* start DATA FOR THIS TASK *

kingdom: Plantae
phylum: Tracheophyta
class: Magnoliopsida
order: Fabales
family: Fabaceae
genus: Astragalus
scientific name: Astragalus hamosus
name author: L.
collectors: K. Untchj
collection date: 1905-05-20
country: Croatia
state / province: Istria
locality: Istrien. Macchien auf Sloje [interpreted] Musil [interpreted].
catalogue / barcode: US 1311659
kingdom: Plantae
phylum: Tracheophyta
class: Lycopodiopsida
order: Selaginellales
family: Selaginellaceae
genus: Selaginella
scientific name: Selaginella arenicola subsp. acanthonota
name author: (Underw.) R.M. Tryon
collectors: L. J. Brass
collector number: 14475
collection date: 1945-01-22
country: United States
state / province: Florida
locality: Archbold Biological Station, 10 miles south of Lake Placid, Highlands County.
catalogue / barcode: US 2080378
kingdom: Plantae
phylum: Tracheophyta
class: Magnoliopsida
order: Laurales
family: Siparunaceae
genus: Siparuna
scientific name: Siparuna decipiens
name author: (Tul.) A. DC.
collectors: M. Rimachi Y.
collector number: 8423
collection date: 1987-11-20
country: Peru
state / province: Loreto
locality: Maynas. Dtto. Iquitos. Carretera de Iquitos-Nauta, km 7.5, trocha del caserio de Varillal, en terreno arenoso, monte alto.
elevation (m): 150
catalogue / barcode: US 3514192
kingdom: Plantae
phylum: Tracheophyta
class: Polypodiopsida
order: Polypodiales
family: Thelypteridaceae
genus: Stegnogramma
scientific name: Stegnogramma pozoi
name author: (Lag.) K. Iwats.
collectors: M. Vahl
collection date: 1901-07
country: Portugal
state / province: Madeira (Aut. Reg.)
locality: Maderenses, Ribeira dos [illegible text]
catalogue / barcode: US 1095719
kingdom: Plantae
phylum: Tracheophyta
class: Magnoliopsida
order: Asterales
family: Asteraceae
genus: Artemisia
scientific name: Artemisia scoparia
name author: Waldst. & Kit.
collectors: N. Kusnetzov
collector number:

* end DATA FOR THIS TASK *

■ **WHAT TO PRODUCE**: Reproduce the material from its first line through the line containing "family: Asteraceae", switching every "collection date" to "date collected" and leaving everything else unchanged.

■ **EXPECTED OUTPUT**:
kingdom: Plantae
phylum: Tracheophyta
class: Magnoliopsida
order: Fabales
family: Fabaceae
genus: Astragalus
scientific name: Astragalus hamosus
name author: L.
collectors: K. Untchj
date collected: 1905-05-20
country: Croatia
state / province: Istria
locality: Istrien. Macchien auf Sloje [interpreted] Musil [interpreted].
catalogue / barcode: US 1311659
kingdom: Plantae
phylum: Tracheophyta
class: Lycopodiopsida
order: Selaginellales
family: Selaginellaceae
genus: Selaginella
scientific name: Selaginella arenicola subsp. acanthonota
name author: (Underw.) R.M. Tryon
collectors: L. J. Brass
collector number: 14475
date collected: 1945-01-22
country: United States
state / province: Florida
locality: Archbold Biological Station, 10 miles south of Lake Placid, Highlands County.
catalogue / barcode: US 2080378
kingdom: Plantae
phylum: Tracheophyta
class: Magnoliopsida
order: Laurales
family: Siparunaceae
genus: Siparuna
scientific name: Siparuna decipiens
name author: (Tul.) A. DC.
collectors: M. Rimachi Y.
collector number: 8423
date collected: 1987-11-20
country: Peru
state / province: Loreto
locality: Maynas. Dtto. Iquitos. Carretera de Iquitos-Nauta, km 7.5, trocha del caserio de Varillal, en terreno arenoso, monte alto.
elevation (m): 150
catalogue / barcode: US 3514192
kingdom: Plantae
phylum: Tracheophyta
class: Polypodiopsida
order: Polypodiales
family: Thelypteridaceae
genus: Stegnogramma
scientific name: Stegnogramma pozoi
name author: (Lag.) K. Iwats.
collectors: M. Vahl
date collected: 1901-07
country: Portugal
state / province: Madeira (Aut. Reg.)
locality: Maderenses, Ribeira dos [illegible text]
catalogue / barcode: US 1095719
kingdom: Plantae
phylum: Tracheophyta
class: Magnoliopsida
order: Asterales
family: Asteraceae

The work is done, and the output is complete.